Draco swallowed, watching silently, transfixed as if the people inside the bar were a source of entertainment for his own viewing. His eyes wandered from face to face; Theo's familiar grin that he hadn't seen in far too long; Pansy, who covered her mouth with her hand to contain a giggle; Astoria nursing a glass of something pink and observing the conversation with an amused expression. There was Daphne, who was prone to tapping her manicured nails on the table, and Adrian, who held her other hand beneath the table where he thought nobody could see. Blaise returned to the table with his wand directing a levitating tray of drinks, and Draco could practically hear his boisterous laugh when the contents of a glass sloshed over the side and poured directly onto the front of Theo's shirt.

A burst of melancholy gripped Draco so suddenly that he stepped back as though he'd taken a physical blow to the chest.
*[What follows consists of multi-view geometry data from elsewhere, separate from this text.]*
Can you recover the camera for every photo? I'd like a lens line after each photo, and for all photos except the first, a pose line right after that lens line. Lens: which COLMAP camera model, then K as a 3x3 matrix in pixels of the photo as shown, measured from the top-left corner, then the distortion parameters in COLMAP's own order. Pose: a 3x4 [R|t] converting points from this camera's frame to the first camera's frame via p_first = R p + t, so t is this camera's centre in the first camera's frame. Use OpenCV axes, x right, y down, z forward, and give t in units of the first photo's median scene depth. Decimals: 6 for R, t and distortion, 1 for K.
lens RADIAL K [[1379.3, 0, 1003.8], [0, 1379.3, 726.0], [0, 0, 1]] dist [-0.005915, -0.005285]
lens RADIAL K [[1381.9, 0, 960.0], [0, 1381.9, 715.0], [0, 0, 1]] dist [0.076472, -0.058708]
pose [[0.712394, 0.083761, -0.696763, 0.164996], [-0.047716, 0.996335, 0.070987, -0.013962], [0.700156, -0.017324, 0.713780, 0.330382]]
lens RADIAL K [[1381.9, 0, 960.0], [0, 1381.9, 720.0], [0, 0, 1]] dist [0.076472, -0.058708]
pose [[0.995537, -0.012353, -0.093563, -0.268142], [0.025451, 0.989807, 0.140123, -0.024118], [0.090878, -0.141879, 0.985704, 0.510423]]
He turned to face the street, some unknown force begging that he pretend as though he hadn't seen what he had. A pair of shaking hands conjured a cigarette from a hidden pocket of his cloak, and he used wandless magic to light it. He'd been unofficially working on quitting the Muggle habit, but his nerves were stuttering and in desperate need of calming; a restlessness that he knew a few puffs would quell.
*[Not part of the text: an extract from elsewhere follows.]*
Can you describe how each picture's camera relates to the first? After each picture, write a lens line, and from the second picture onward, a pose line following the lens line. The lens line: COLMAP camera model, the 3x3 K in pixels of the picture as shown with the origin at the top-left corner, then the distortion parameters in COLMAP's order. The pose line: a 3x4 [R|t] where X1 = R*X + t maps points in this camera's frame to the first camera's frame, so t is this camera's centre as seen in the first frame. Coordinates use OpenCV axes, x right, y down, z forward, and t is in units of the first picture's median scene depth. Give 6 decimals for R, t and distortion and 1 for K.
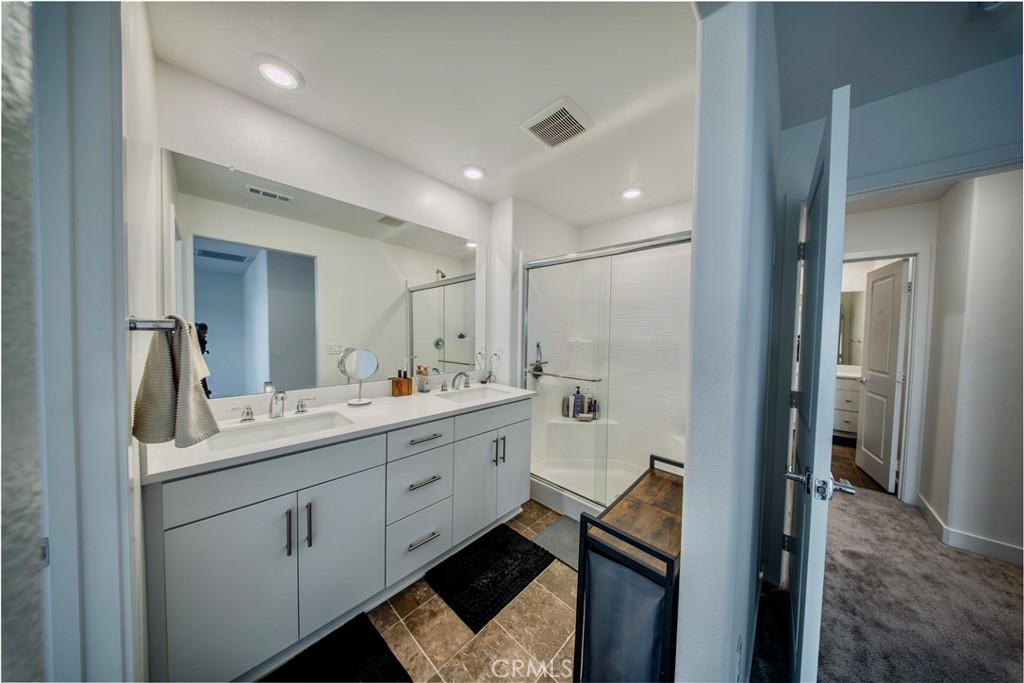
lens RADIAL K [[304.4, 0, 510.0], [0, 304.4, 339.1], [0, 0, 1]] dist [-0.000747, -0.000056]
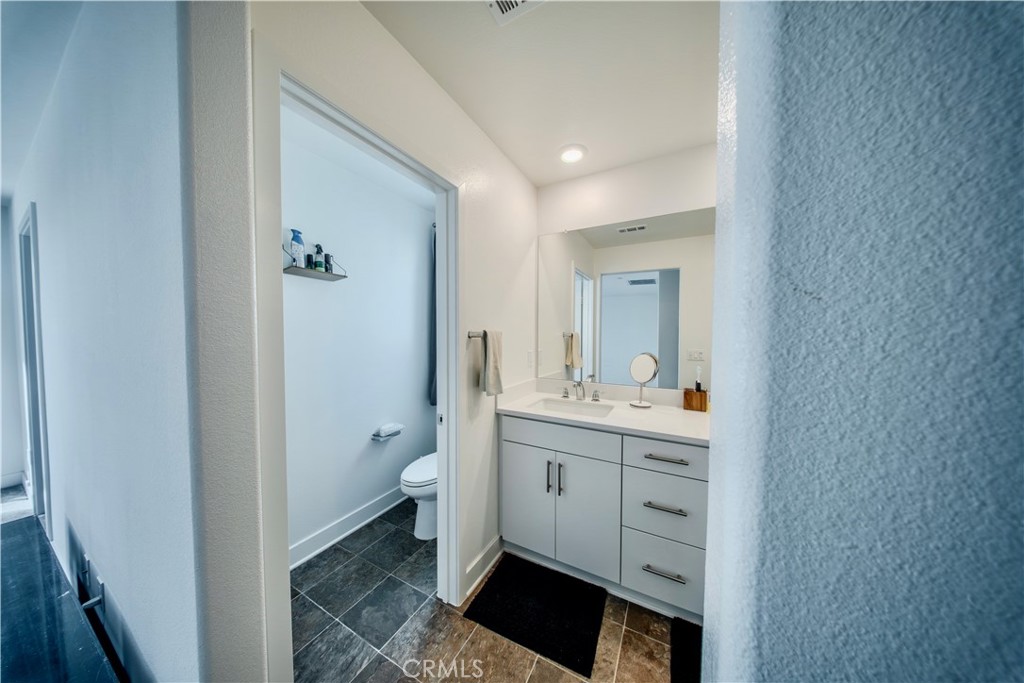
lens RADIAL K [[298.0, 0, 514.5], [0, 298.0, 341.6], [0, 0, 1]] dist [-0.004394, -0.000106]
pose [[0.268311, 0.014699, -0.963220, 0.453598], [-0.030999, 0.999498, 0.006617, -0.005214], [0.962833, 0.028083, 0.268632, 0.354771]]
He brought the cigarette to his lips and took a deep inhale, shuttered eyes still able to make out the blurred glow from the other end. He sucked in and let the smoke gather in his lungs, let the nicotine soak into his bloodstream, and then finally let it flow from his lips in a continuous breath that didn't end until he had no more oxygen left to give.

There was something desperately wrong with watching his friends laughing when he, himself, was filled with such a deep despair that some days he wondered if it might last forever, if he was destined to spend the rest of his life wading through thick mud under the cover of threatening rainclouds. The desolation was so pervasive, so ubiquitous, that sometimes he could hardly breathe, could hardly think. Any momentary respite from the gloom was just that: a respite. No matter how much he might smile with Blaise during mealtimes or spread his arms out in the air while flying on his broom, it was always there, lying just beneath the surface like a shark patrolling the waves, out of sight except for an ominous dorsal fin exposed above the water.

How could they be laughing? How could they be enjoying themselves? They were in the midst of a war, for Merlin's sake. How dare they find light among the darkness when he was so covered in shadows, when the Wizarding world had descended into a never ending dusk.